▸ **Goals**
**A.** From the bug comment, explain why its writer expected the elastic-recheck rule to land before the fix.
**B.** Resume the bug comment about the elastic-recheck rule from the point where it stops.

▸ **Reading text**
......

Comment 2 for bug 1408259

Revision history for this message
James Polley (tchaypo) wrote :

Sorry that it's taken me so long to respond to this. Most of the delay has been caused by me wanting to take the time to write a careful response: I'm very impressed by the elastic-recheck system, and I'm very grateful to the people who implemented it, run it, and have made it so easy to add rules. I'm aware that anything I'm about to be unhappy about is, at worst, a minor docbug on a system that is, on the whole, very successful. I'm worried that I'm going to sound snarky, so I've delayed responding until I had time to write very carefully and try to make sure that I convey the right meaning with my words...

but some of the delay is because I had a wonderful response half-written and then I hit command-q instead of command-w and lost it all. Yay me!

So this is the rushed re-typing of what I can remember of my first response. I'm sorry if it comes across as me being grumpy or unhappy or upset - that's not how I feel, but I have a sense of humour that often interferes with my attempts to talk calmly about things.

"Normally an elastic-recheck query for a fixed bug" - it wasn't fixed at the time I filed the review that would have added the rule. I think I'd identified the problem and had a potential fix up for review - but it wasn't fixed. I got the impression that the elastic-recheck rule would be processed with some priority, so I thought it likely that the rule would land before the fix did - but this turned out to be false.

......

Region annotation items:
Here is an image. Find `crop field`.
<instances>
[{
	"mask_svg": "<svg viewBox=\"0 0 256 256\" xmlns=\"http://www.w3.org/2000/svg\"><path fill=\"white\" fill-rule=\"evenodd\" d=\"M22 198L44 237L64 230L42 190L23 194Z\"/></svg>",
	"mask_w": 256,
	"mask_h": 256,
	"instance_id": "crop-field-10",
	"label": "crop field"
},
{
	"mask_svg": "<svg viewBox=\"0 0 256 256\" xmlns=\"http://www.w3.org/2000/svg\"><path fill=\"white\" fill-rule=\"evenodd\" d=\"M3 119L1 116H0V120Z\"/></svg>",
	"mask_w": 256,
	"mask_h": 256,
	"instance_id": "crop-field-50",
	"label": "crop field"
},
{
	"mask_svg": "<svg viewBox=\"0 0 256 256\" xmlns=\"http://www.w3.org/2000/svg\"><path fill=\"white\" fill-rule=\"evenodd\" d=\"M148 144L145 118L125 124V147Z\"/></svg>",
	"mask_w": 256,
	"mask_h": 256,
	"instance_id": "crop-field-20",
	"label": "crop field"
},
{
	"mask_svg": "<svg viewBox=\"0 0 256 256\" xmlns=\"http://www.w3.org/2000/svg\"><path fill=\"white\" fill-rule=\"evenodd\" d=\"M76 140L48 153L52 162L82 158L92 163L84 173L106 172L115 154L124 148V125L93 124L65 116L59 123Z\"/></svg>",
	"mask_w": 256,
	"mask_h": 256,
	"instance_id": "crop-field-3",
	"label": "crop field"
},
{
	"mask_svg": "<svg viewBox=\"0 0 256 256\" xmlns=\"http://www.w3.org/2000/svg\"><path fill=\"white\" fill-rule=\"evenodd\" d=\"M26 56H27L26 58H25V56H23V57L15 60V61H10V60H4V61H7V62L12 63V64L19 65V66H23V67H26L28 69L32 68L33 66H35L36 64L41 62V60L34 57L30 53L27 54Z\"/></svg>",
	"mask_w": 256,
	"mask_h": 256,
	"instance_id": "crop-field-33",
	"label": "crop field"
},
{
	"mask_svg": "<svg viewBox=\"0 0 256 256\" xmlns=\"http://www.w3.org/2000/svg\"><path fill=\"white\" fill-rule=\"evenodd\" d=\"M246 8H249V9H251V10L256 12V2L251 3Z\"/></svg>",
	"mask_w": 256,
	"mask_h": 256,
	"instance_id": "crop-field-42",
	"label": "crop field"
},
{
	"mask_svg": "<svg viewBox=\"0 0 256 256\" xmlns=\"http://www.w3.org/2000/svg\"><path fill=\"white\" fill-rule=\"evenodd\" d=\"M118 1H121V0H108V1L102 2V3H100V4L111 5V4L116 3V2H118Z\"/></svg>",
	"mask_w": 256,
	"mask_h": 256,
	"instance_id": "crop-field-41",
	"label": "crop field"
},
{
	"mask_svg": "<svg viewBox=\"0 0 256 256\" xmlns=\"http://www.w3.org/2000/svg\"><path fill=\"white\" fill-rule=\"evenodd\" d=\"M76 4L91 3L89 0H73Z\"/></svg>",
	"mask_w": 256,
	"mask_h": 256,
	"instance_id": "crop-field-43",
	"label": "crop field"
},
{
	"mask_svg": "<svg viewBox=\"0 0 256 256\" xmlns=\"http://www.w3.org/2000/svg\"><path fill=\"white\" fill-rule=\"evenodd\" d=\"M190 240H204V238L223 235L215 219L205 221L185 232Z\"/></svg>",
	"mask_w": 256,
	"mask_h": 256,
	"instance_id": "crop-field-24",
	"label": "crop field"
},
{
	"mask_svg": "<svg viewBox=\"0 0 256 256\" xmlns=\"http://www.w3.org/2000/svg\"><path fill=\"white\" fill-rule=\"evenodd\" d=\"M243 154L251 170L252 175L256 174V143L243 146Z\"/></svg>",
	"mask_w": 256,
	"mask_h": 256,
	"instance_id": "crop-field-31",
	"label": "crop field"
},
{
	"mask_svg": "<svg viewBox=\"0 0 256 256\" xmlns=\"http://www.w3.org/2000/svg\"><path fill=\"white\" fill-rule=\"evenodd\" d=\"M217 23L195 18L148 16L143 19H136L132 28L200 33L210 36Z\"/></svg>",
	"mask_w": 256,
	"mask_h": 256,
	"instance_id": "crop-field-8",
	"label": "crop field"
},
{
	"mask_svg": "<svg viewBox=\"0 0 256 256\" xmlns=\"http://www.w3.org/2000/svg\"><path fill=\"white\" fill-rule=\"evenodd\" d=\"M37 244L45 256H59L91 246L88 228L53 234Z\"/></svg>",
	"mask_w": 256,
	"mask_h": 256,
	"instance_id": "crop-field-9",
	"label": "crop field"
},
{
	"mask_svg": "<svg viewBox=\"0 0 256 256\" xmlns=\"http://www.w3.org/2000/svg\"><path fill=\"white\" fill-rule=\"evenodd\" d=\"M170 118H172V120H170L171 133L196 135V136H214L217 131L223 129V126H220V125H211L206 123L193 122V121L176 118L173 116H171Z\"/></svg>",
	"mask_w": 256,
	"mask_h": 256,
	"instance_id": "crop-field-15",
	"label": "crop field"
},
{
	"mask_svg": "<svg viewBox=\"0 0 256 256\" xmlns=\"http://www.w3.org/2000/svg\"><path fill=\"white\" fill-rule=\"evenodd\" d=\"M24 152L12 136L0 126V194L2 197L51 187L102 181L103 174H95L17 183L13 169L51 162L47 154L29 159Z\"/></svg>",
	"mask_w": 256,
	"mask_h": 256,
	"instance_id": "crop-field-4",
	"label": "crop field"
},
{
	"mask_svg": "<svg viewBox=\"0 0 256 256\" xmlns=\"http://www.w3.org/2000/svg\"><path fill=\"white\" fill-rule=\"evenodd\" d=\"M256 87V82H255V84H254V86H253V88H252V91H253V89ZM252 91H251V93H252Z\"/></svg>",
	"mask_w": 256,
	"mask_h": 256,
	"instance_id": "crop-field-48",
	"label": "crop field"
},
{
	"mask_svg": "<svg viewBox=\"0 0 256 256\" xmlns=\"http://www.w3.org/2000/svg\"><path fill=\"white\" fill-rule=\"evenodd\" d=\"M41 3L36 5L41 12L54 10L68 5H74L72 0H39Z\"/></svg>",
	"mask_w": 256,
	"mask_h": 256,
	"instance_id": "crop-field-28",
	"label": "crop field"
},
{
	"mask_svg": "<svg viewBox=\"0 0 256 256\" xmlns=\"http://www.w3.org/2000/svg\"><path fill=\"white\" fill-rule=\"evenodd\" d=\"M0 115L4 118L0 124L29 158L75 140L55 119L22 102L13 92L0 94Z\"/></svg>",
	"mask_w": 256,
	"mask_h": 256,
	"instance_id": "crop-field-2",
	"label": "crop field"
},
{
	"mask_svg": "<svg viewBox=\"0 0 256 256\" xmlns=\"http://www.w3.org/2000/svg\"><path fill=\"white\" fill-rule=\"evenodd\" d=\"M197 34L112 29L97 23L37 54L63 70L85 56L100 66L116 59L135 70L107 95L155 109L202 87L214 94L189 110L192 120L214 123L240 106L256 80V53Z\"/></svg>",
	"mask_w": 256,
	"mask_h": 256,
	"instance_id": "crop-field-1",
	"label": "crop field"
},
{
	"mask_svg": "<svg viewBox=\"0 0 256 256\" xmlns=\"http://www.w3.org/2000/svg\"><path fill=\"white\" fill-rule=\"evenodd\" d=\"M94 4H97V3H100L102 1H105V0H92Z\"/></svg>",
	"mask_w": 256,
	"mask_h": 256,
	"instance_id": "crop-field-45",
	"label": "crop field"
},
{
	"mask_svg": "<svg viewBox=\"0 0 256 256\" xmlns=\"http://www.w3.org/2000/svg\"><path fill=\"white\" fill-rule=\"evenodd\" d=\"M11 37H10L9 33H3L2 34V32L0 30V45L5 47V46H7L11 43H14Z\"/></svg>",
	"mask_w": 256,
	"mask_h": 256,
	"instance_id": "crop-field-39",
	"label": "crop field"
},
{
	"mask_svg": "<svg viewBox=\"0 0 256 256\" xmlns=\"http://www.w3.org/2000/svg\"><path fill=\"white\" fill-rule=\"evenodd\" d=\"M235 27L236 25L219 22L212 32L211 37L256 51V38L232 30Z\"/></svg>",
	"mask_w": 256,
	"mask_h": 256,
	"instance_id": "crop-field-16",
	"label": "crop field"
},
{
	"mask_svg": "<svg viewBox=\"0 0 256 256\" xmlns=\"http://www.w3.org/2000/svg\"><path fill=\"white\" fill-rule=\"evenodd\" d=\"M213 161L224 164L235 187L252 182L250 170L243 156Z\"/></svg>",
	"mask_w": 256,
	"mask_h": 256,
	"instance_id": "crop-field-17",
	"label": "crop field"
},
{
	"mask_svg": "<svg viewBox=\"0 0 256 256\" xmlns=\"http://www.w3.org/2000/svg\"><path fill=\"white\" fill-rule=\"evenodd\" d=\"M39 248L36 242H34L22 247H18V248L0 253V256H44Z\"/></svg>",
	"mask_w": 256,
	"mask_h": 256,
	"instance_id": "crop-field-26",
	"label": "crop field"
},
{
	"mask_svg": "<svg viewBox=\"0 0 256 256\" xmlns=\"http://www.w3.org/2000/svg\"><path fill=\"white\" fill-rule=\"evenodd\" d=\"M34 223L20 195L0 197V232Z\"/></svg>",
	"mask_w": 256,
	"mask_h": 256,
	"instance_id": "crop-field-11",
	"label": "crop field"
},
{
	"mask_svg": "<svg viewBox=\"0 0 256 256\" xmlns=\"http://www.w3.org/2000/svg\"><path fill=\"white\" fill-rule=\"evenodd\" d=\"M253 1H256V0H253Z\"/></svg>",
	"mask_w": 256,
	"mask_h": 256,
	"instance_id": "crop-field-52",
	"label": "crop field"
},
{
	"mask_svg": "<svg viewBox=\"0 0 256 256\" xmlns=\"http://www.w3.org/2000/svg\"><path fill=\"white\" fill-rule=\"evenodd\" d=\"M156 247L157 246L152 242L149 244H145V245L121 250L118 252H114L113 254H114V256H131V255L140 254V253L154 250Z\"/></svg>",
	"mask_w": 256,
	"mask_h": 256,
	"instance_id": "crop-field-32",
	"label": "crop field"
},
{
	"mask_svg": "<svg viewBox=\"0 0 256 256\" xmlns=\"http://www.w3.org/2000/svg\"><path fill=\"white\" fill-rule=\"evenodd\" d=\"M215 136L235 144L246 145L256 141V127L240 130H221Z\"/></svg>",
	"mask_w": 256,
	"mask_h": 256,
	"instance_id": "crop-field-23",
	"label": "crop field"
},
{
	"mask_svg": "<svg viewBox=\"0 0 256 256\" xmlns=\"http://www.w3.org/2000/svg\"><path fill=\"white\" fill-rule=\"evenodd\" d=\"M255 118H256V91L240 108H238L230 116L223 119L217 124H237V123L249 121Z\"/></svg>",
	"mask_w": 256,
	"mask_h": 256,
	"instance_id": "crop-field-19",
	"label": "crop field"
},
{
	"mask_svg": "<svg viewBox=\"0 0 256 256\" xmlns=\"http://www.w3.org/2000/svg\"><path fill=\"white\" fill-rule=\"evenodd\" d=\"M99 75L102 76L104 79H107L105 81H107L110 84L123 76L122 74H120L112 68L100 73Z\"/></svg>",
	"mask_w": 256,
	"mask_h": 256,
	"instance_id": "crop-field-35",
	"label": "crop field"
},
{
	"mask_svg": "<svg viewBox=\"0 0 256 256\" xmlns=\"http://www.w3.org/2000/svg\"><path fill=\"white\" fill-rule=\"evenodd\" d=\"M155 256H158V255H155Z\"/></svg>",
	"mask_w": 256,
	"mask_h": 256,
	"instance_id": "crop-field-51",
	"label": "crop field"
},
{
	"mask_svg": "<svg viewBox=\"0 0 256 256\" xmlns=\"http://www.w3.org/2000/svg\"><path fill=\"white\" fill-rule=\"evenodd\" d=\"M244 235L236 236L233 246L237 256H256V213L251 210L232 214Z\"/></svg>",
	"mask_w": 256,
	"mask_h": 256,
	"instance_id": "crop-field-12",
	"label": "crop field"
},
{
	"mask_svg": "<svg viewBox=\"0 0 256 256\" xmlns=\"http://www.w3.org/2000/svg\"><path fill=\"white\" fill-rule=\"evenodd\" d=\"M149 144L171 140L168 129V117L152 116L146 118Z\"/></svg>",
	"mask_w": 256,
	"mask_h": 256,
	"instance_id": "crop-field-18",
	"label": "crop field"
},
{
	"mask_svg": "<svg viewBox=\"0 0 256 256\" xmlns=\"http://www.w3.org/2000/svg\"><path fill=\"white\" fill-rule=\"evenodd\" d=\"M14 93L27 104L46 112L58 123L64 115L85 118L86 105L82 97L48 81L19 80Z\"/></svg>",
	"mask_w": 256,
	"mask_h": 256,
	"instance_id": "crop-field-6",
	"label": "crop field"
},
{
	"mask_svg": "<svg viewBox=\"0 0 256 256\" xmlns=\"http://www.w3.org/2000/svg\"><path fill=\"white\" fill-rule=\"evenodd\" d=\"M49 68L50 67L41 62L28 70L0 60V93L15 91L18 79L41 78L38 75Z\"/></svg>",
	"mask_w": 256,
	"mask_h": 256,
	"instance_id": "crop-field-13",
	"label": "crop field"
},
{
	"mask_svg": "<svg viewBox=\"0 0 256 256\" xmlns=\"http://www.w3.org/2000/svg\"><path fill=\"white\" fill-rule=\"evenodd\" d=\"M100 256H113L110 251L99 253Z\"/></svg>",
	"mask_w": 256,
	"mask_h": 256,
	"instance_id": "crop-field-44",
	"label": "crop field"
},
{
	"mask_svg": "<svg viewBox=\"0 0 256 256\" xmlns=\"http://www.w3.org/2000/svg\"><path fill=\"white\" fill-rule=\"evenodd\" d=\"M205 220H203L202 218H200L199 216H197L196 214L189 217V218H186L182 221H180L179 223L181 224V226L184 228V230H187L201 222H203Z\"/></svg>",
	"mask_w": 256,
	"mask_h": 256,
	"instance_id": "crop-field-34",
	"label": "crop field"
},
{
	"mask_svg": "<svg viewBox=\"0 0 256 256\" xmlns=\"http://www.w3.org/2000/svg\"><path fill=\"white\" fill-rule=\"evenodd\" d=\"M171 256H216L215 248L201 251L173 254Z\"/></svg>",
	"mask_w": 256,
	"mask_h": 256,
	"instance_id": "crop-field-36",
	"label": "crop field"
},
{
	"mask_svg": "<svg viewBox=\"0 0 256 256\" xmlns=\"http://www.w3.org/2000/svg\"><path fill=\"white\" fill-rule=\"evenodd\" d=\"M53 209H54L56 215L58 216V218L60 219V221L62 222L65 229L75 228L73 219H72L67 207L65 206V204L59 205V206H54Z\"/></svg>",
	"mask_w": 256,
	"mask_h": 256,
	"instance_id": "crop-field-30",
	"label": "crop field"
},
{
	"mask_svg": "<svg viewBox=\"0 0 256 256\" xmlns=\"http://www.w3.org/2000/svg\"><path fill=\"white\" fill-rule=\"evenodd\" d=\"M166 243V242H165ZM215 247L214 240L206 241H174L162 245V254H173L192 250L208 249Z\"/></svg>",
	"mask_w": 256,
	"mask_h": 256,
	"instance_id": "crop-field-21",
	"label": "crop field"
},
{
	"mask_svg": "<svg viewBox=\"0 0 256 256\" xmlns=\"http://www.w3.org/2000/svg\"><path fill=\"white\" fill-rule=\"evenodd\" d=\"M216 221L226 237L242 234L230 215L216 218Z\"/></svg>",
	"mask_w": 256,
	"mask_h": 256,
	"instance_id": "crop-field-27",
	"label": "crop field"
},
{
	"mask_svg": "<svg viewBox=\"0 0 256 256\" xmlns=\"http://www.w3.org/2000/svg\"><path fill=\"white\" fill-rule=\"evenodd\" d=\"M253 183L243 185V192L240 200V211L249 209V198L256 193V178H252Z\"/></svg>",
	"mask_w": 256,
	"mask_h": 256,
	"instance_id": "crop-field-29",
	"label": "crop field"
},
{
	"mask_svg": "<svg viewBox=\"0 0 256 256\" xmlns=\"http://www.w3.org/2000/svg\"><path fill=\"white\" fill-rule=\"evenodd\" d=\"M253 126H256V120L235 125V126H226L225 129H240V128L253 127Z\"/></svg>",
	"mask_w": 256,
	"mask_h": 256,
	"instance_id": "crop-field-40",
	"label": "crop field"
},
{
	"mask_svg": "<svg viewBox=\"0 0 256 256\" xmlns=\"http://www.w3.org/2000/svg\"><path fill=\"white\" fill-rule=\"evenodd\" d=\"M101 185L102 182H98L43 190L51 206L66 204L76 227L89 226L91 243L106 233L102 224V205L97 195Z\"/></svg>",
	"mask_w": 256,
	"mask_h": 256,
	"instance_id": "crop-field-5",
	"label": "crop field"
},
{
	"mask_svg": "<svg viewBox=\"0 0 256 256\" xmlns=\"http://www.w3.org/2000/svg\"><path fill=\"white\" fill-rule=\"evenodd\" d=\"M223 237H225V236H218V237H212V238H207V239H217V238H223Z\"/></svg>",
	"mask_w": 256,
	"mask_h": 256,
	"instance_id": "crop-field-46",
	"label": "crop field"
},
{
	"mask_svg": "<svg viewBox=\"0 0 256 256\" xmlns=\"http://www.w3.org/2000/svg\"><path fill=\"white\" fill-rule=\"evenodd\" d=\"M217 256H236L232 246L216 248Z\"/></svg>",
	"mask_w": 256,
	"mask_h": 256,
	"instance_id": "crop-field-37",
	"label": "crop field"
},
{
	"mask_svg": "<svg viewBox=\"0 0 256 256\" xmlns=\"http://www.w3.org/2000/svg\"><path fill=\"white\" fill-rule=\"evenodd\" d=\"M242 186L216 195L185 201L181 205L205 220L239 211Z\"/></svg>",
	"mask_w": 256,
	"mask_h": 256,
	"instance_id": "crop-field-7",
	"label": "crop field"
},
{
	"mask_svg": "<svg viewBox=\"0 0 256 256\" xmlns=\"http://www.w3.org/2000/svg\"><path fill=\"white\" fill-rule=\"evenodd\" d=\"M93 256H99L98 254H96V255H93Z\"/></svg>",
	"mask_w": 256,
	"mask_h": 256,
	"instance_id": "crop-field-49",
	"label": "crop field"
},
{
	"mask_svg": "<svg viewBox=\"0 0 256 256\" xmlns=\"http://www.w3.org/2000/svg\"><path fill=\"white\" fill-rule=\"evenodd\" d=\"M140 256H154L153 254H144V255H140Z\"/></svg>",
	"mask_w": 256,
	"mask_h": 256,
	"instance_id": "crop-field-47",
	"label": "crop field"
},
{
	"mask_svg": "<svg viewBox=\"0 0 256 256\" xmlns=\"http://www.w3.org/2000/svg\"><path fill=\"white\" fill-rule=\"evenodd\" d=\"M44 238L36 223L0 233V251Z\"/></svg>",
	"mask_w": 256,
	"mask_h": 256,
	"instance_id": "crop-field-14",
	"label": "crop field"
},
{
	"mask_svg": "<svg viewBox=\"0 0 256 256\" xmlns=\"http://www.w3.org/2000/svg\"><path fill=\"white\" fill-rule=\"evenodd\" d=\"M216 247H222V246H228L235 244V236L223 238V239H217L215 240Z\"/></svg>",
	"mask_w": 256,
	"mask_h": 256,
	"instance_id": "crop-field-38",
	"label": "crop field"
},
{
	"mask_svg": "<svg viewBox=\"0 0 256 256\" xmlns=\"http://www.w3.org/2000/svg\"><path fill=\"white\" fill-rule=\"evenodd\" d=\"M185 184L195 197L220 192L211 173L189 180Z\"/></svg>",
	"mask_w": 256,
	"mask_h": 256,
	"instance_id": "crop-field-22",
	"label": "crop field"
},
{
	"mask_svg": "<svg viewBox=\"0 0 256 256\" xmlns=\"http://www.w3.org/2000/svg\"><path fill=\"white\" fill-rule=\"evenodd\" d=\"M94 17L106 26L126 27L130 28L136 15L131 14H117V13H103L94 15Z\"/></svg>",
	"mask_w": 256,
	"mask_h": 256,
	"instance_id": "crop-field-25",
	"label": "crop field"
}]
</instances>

......

▸ **Answers for the tasks**
**A.** The writer had the impression that elastic-recheck rules would be processed with some priority. That made it seem likely that the rule would land before the fix, though this turned out to be false.

**B.**
The existing docs suggest to me that this process should be followed for all bugs with no exceptions, but Matt's response here suggests that in reality we only expect queries to be added for long-running issues with no immediately obvious fixes. Perhaps it's worth adding a note somewhere (perhaps http://docs.openstack.org/infra/manual/developers.html#automated-testing) explaining that it's only worth adding a query for bugs that have no immediately obvious fixes?

" Does check-tripleo-ironic-overcloud-precise-nonha run in the gate queue" I don't believe it does - certainly it doesn't on the tripleo-incubator project. I'm not sure why that's relevant though: http://docs.openstack.org/infra/manual/developers.html#automated-testing says that "If a change fails tests in Jenkins, please follow the steps below:" - if it's only gate checks that matter, perhaps that should say "If a change fails gate tests in Jenkins, please follow the steps below:" ?

"If the bug is fixed and isn't in the gate queue, it's not on the uncategorized bugs list so there isn't a huge reason to add an e-r query for it." There's reason for me. We had many changes across many projects (not just TripleO projects - https://review.openstack.org/#/c/141043/ was a change on Heat, but it ran the TripleO checks, for instance) that had failed this check. I was under the understanding that landing an elastic-recheck query would cause an automatic recheck for all of those changes - simpler (for me) than finding them all and manually requesting a recheck

But in hindsight I'm not sure why I thought that - it seems more logical that the new elastic-recheck rule would be only applied on new changes as they failed, rather than retroactively being applied to old changes.

Even then, if I've understood the above properly, elastic-recheck only actually rechecks if a gate test fails; and since this test is never used in a gate, elastic-recheck would never kick in anyway.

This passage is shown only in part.